Does Poor Smell Also Affect Our Other Senses?
This is a fascinating field of research. The answer is yes – in several ways.
Multisensory Compensation
When the olfactory system is impaired, other senses take on a greater role. Studies show that people with anosmia display enhanced audiovisual integration – their brains combine sound and sight more efficiently to compensate for the missing sense of smell.
Interestingly, congenital anosmia (present from birth) leads to larger benefits from having two sensory inputs in visual tasks.
Visual Effects
Vision and smell are linked in perception. Research indicates that when we smell something, our eyes automatically move toward the source of that scent. Without smell, this automatic visual guidance is lost.
Changes in Touch Perception
Perception of texture and mouthfeel is altered in the absence of smell.

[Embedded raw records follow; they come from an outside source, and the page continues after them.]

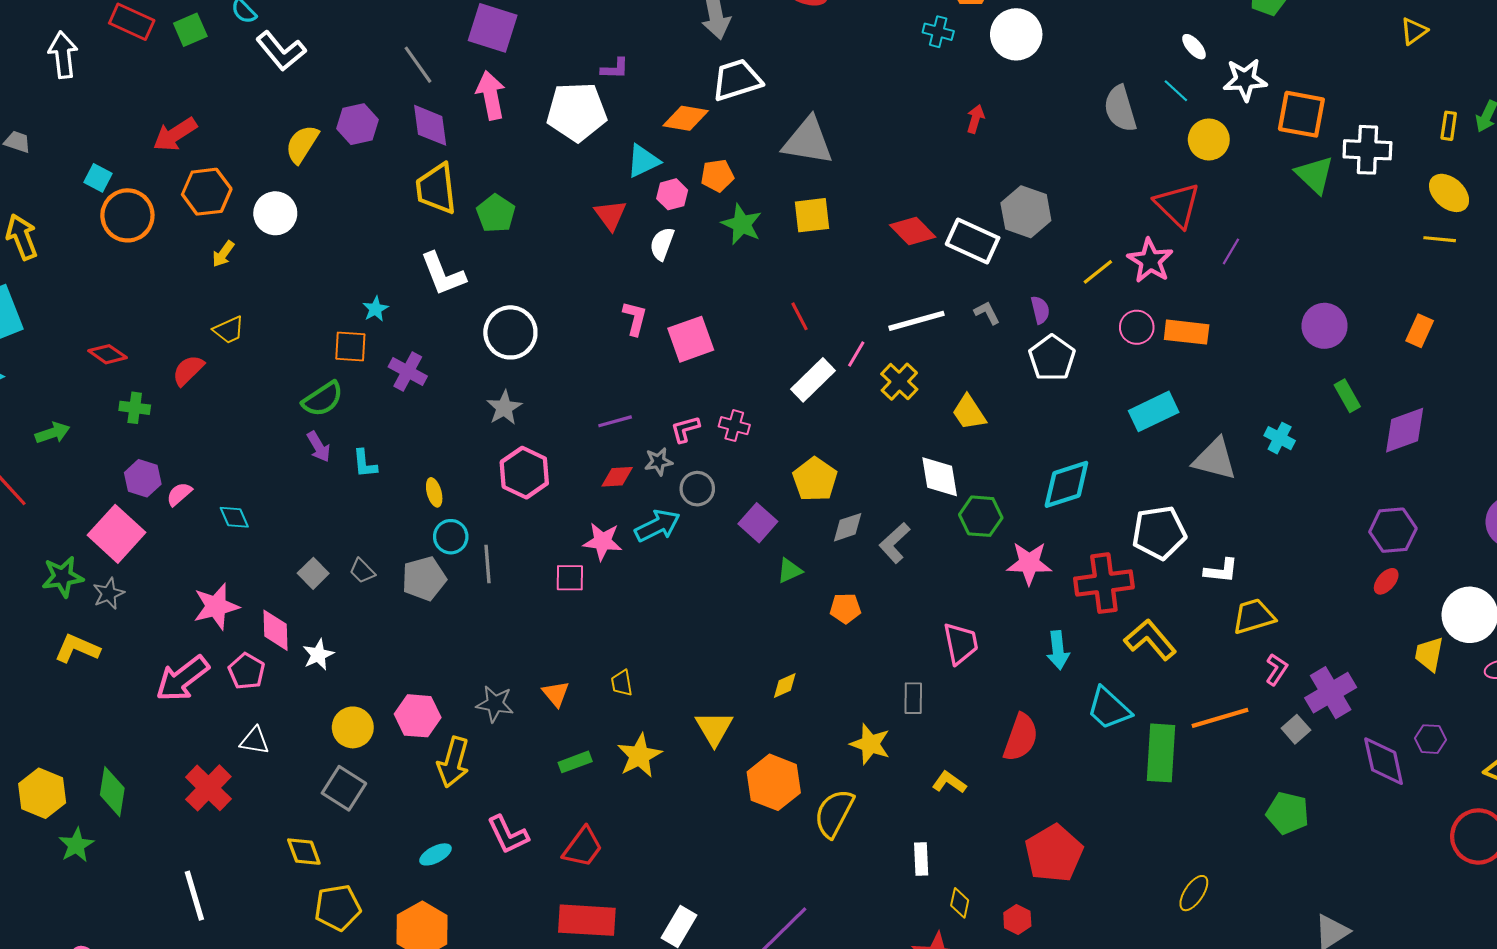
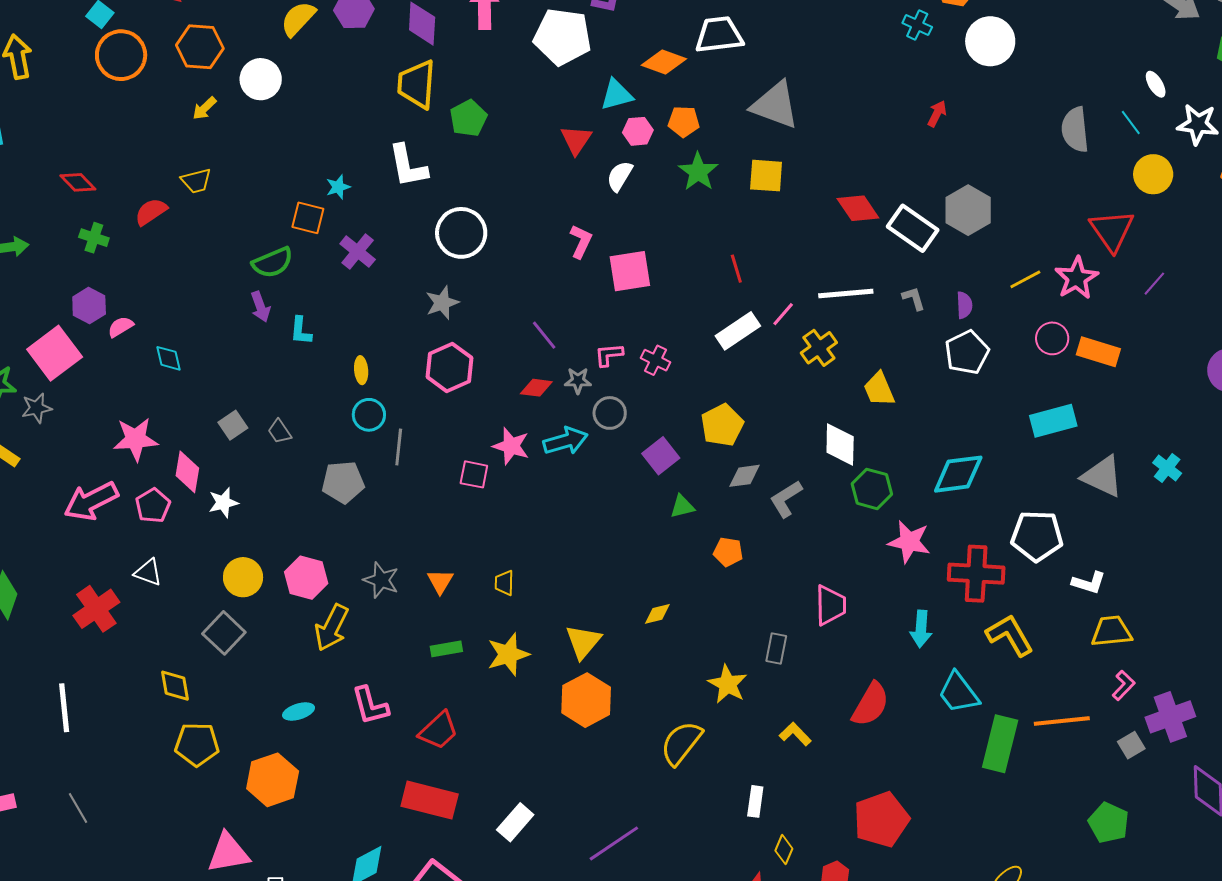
purple line: (615, 421) -> (544, 335), turned 56
gray pentagon: (424, 579) -> (343, 482), moved
orange hexagon: (774, 782) -> (586, 700), moved

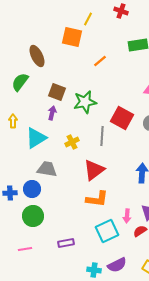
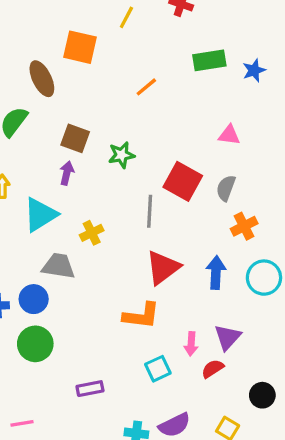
orange square: (72, 37) -> (80, 47), moved
green star: (85, 102) -> (121, 155), size x0.7
yellow cross: (72, 142) -> (92, 233), moved
red triangle: (94, 170) -> (163, 268), moved
cyan square: (107, 231) -> (158, 369), size x0.7
pink line: (25, 249) -> (22, 423), moved

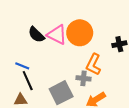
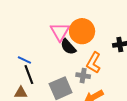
black semicircle: (36, 35) -> (68, 47), moved
pink triangle: (57, 35) -> (60, 32), turned 30

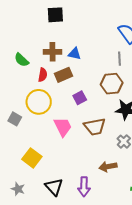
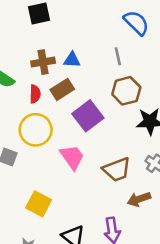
gray line: (120, 59) -> (118, 56), moved
purple square: (80, 98) -> (88, 116), size x1.6
brown trapezoid: (95, 127) -> (117, 170), moved

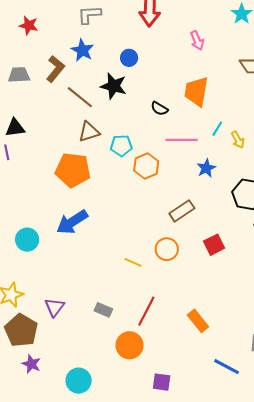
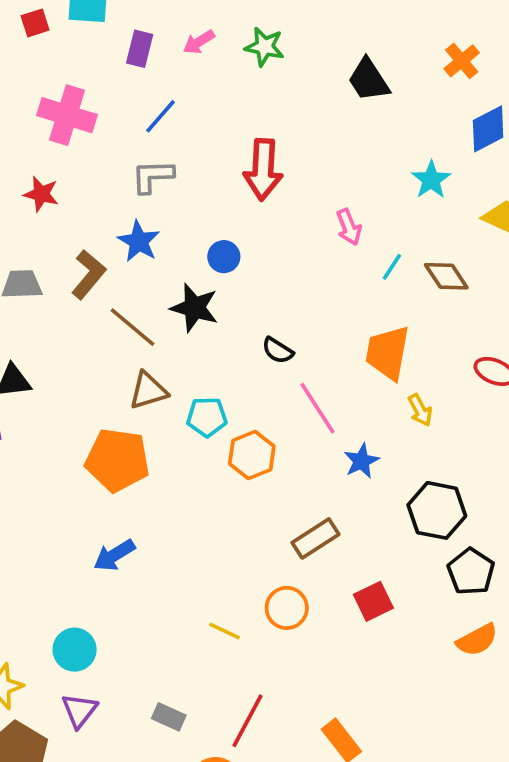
orange trapezoid: (196, 92) -> (388, 353), moved
cyan line: (217, 129) -> (392, 267), moved
pink line: (182, 140) -> (318, 408), turned 56
blue arrow: (72, 222) -> (114, 555), size x0.7
cyan circle: (27, 240) -> (75, 650), moved

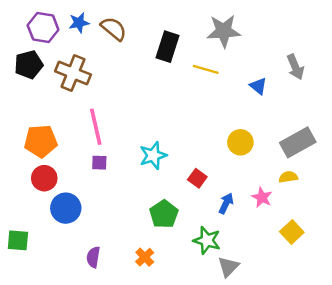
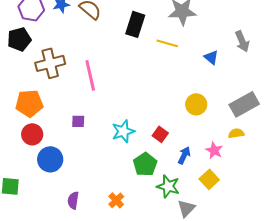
brown cross: (73, 73) -> (50, 63), moved, turned -36
pink line: (96, 127) -> (90, 75), moved
cyan star: (153, 155) -> (123, 131), moved
green pentagon: (164, 214) -> (145, 164), moved
yellow square: (292, 232) -> (209, 179), moved

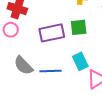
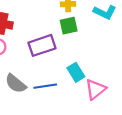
green square: (79, 27) -> (69, 26), moved

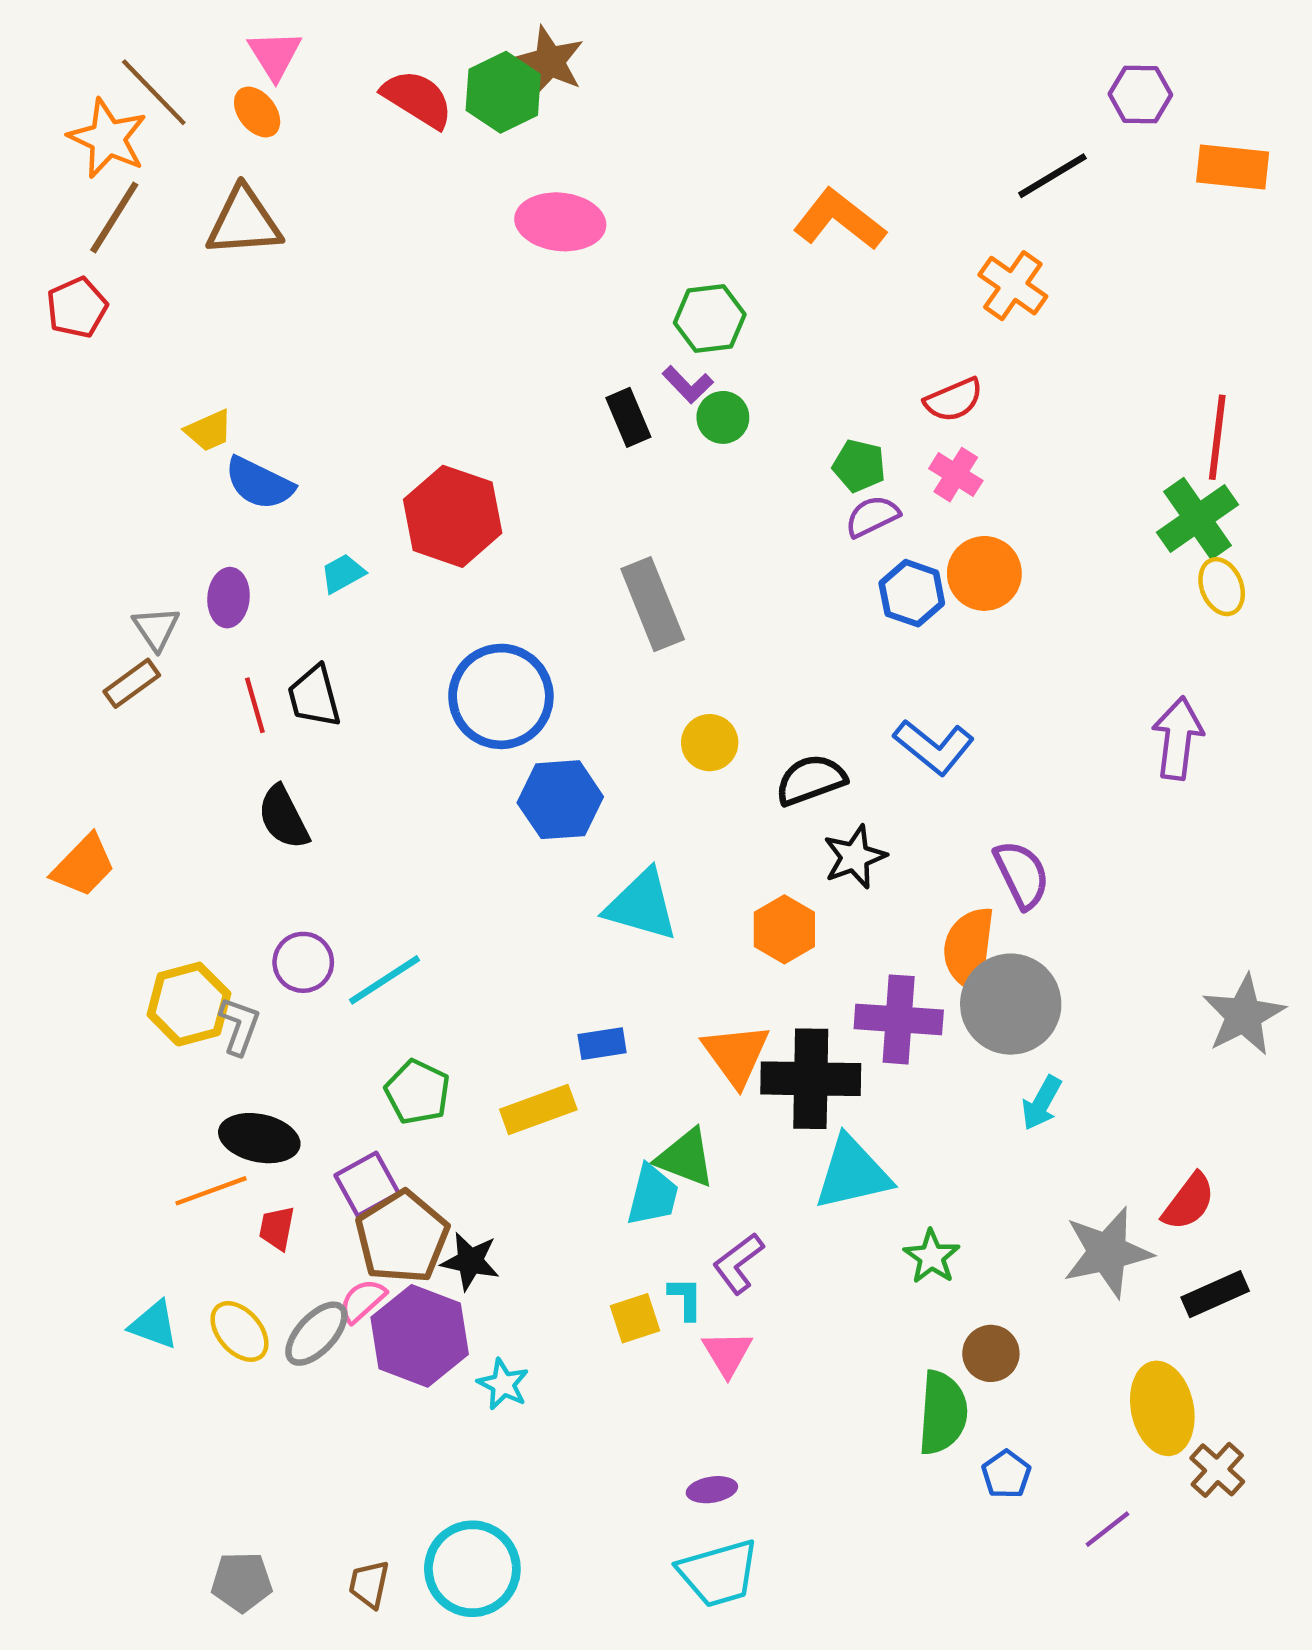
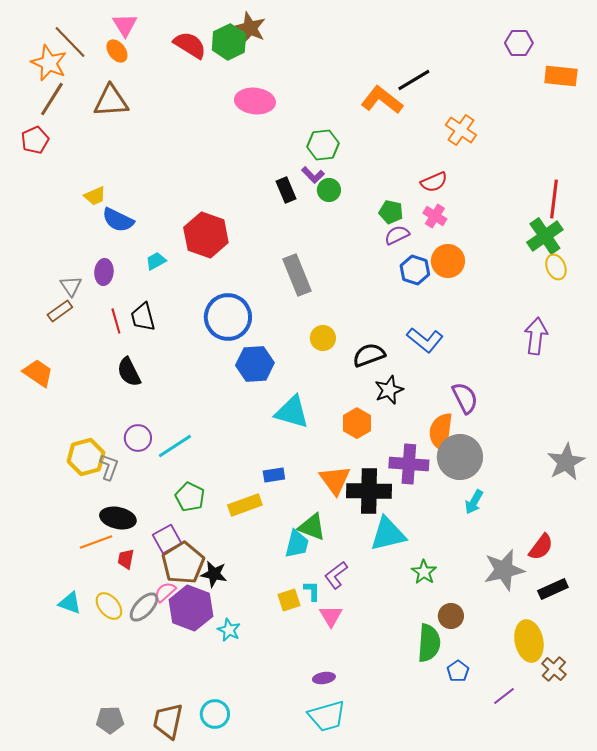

This is particularly noticeable around food: eating is not only taste and smell – it is also texture, temperature, and sound (the crunch of a crisp bite).
Interoceptive Changes
Anosmia has been linked to reduced interoceptive awareness – the ability to sense internal bodily signals. This can contribute to eating disturbances and a disrupted sense of one’s own body.
It Is Not a Simple Adaptation
It is important to stress that although other senses can “pick up the slack,” this does not mean the system is intact. It is more of a reorganization – a form of neuroplasticity where other systems are strengthened, but something is always lost.
Scientific Insights Summarized
In short, research shows:
- Neurological: Smell has unique, direct neurochemical pathways to emotion and memory centers that no other sense shares.
- Evolutionary: Even though humans have fewer olfactory receptors than many mammals, our advanced brains process scent in a highly sophisticated way.
- Health: Olfactory loss predicts Alzheimer’s disease, cognitive decline, depression, and reduced quality of life.
- Everyday Life: Smell strongly shapes food intake, emotional wellbeing, social functioning, and safety.
- Psychophysiological: There is a bidirectional relationship between anosmia and depression – loss of smell can trigger depression, and depression can reduce olfactory sensitivity.
Conclusion: Appreciating the Silent Sense
Smell may be the most undervalued human sense. Because it operates quietly in the background, we easily forget how crucial it is to our lives. Yet when it is lost, the impact is overwhelming.
The essence of scent is this: it is not just a sense. It is a bridge between the physical world and our inner emotional landscape. It is what turns nutrition into experience, contact into bonding, and memories into meaning.
If there were more appreciation for this remarkable system – more gratitude for the scented moments that define and connect us – life would likely feel fuller, richer, and more alive.
Neuroscientist Sandeep Robert Datta of Harvard put it this way: “It is now clear that our sense of smell, while not as robust as that of a mouse or a bloodhound, is deeply connected to our cognitive centers, our emotional centers, and our memory centers. We rely on it for a sense of wellbeing and of being centered in the world.”
Today, take a moment to smell something – notice how it affects you, how it makes you feel in your body. This quiet sense deserves our attention and appreciation.